Would they shun imports and look to domestic brands, as many in China’s struggling local wine industry must hope?
Here are a few more results from the survey. (Please remember this is just one survey of 400-plus people in a niche. More data is needed to decipher broader trends.)
Nearly half of respondents say they are willing to support local products even if they cost more. This might be good news for many local boutique wines, which are generally quite pricey. (It’s too bad these respondents weren’t asked how much more they would pay.)
Respondents also showed support for local products over imported ones, if they were an adequate replacement, although the number who agreed is far short of a majority. Some Chinese producers already posit that their wines are as good as foreign ones but, based on sales, it doesn’t seem that consumers agree. And consumers seeing the two as interchangeable does seem key here.

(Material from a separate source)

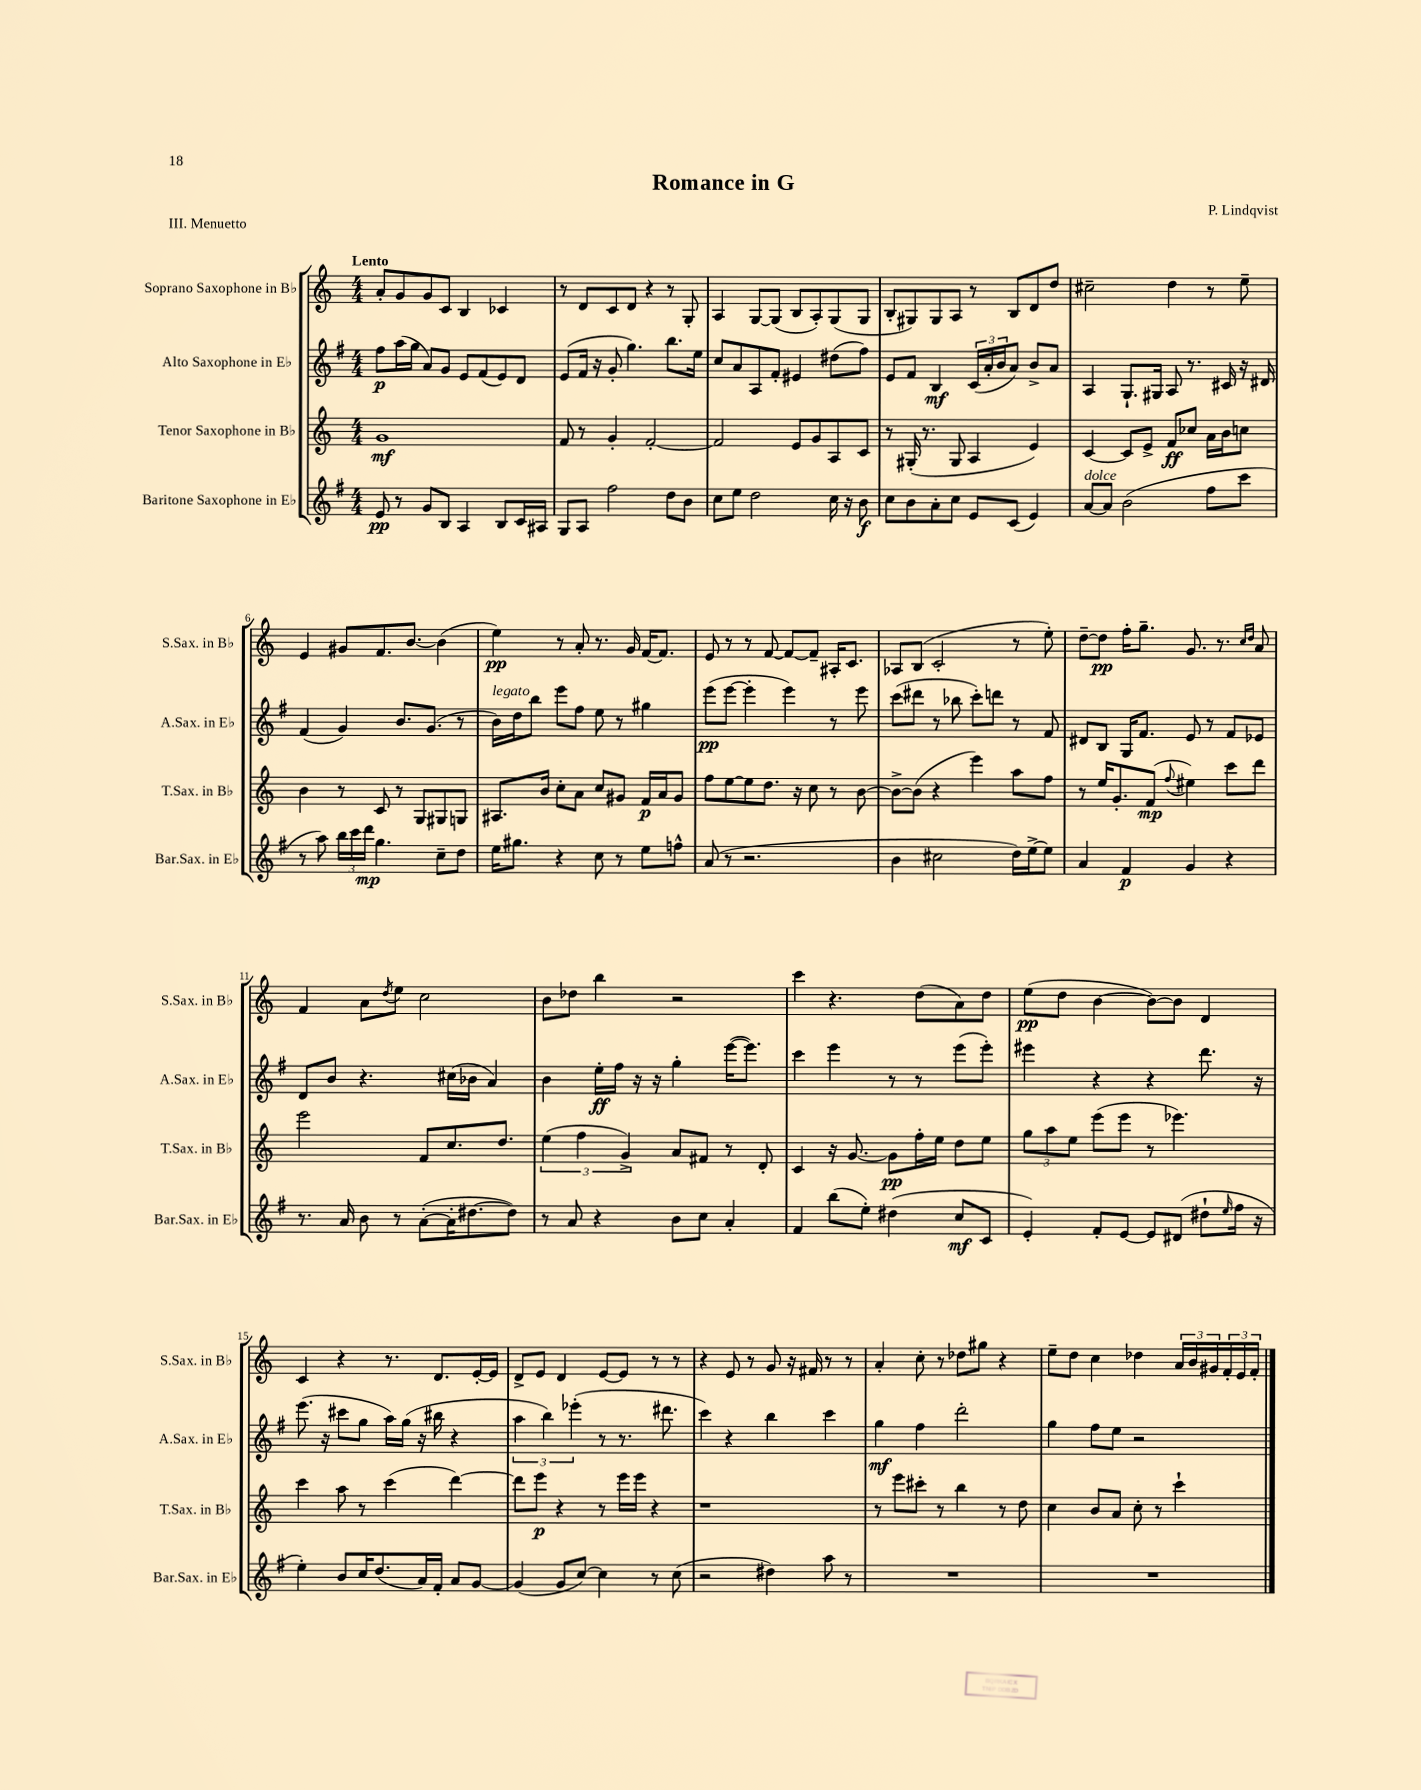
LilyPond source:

Finally, an even smaller number, under 16%, agreed people should buy Chinese products rather than letting other countries earn the revenue. Compared that to the 53.7 who disagreed. At least in this sample, a lot of people aren’t buying that argument.
Oerall, this quick look–and again, this is just one small survey–that there is support for domestic goods, especially if equivalent to foreign ones, but it is not unpatriotic or wrong to buy those imports. Put another way, that consumers should buy whatever they want.

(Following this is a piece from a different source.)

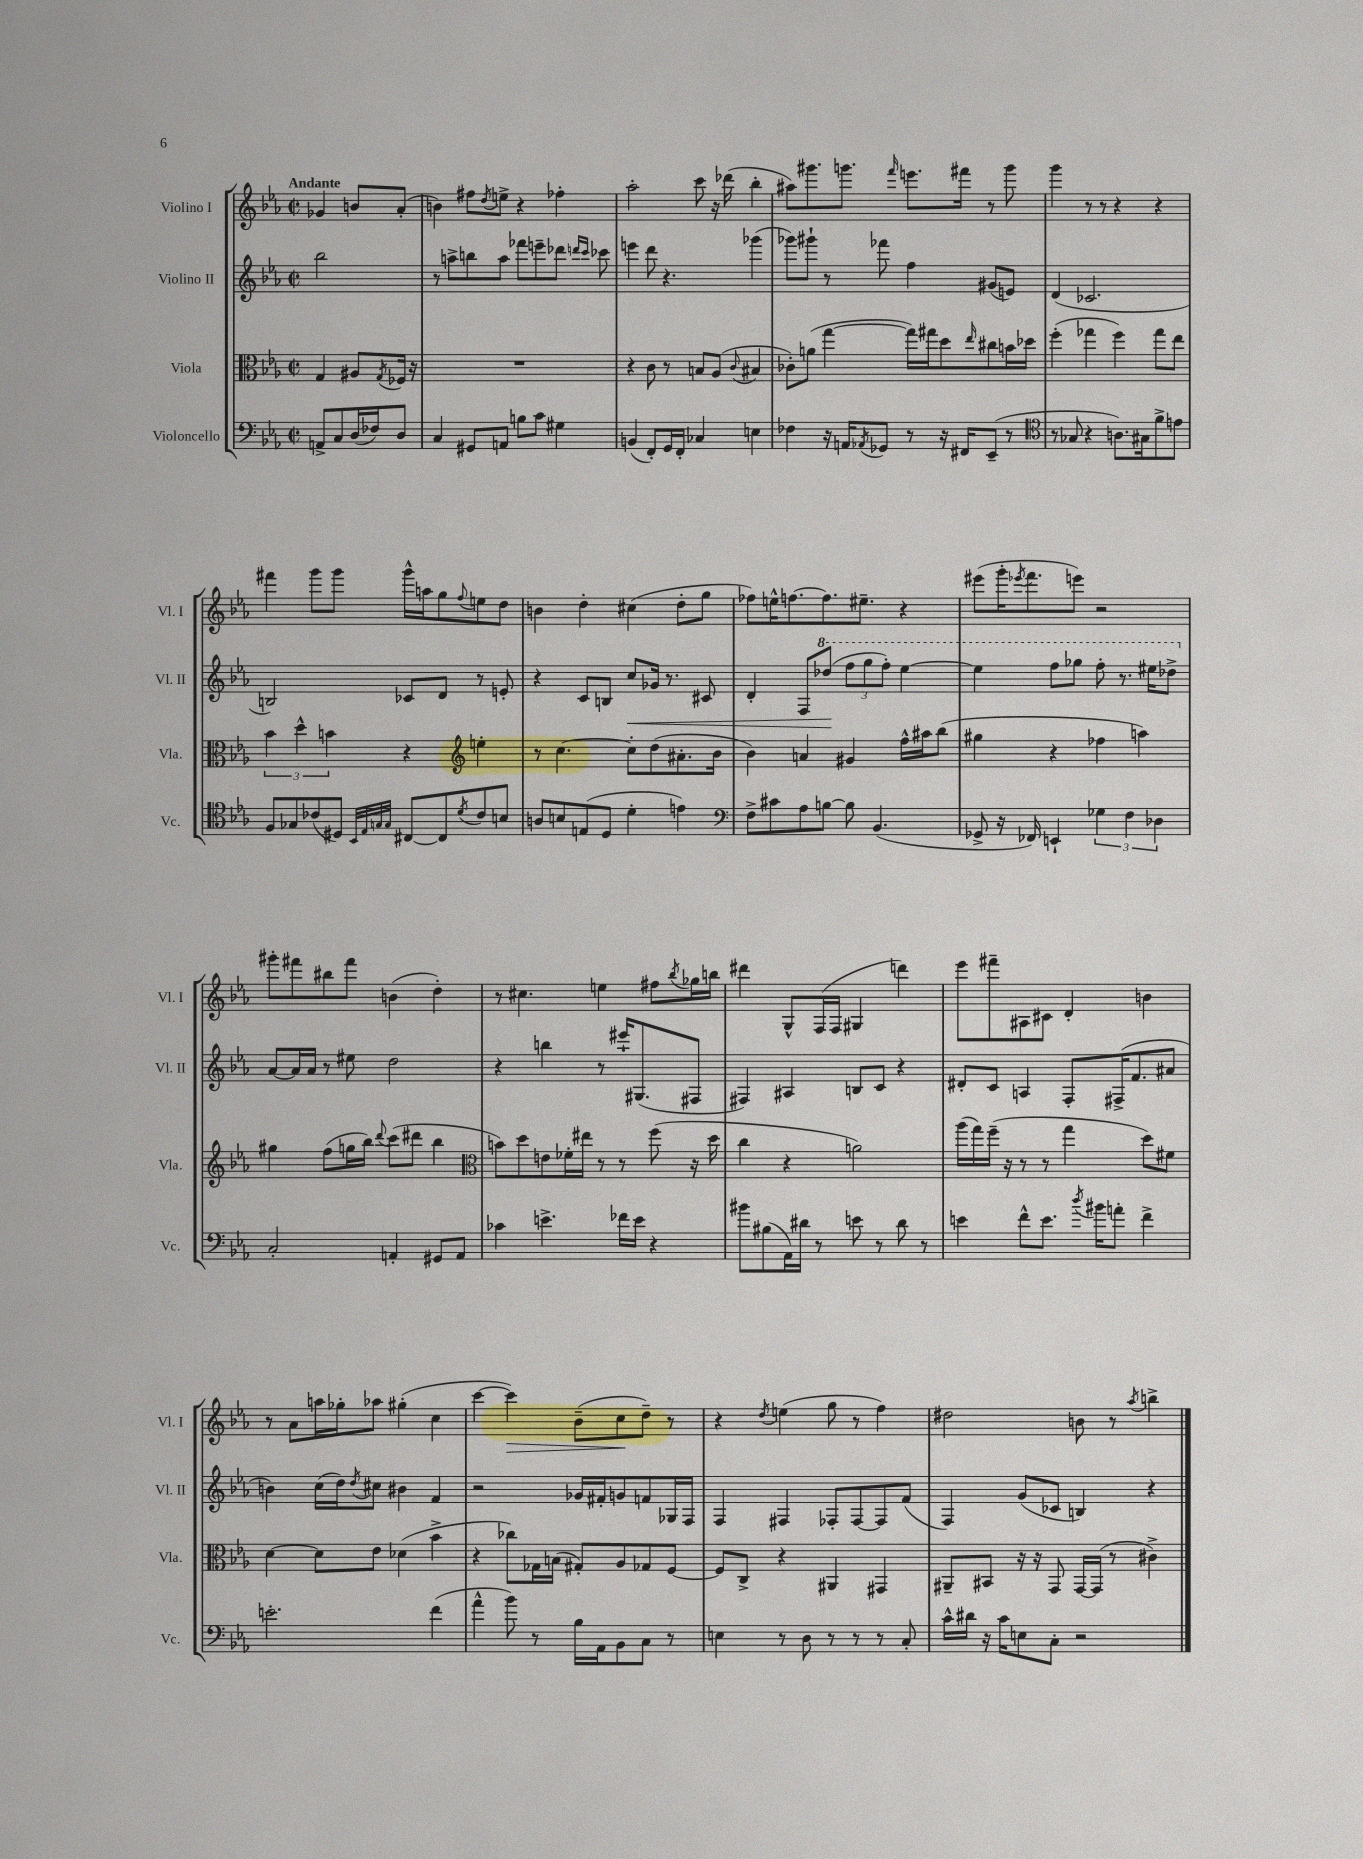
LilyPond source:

Given some support for local goods, it leads to the question of why China’s wine industry is doing so poorly — production and sales have long been flagging despite local wines winning thousands of medals and kudos from top critics. With all that success, production and sales should be going up, not down, right? But that’s a topic for another post.
I look forward to the final published results of the survey and will report back when those are available. I will also write more soon on these kinds of issues, including growing calls for “Chinese people to drink Chinese wine”, the use of “Chinese characteristics” in the wine industry, how the visit by Chinese President Xi Jinping to a local vineyard this week might help sales, and more.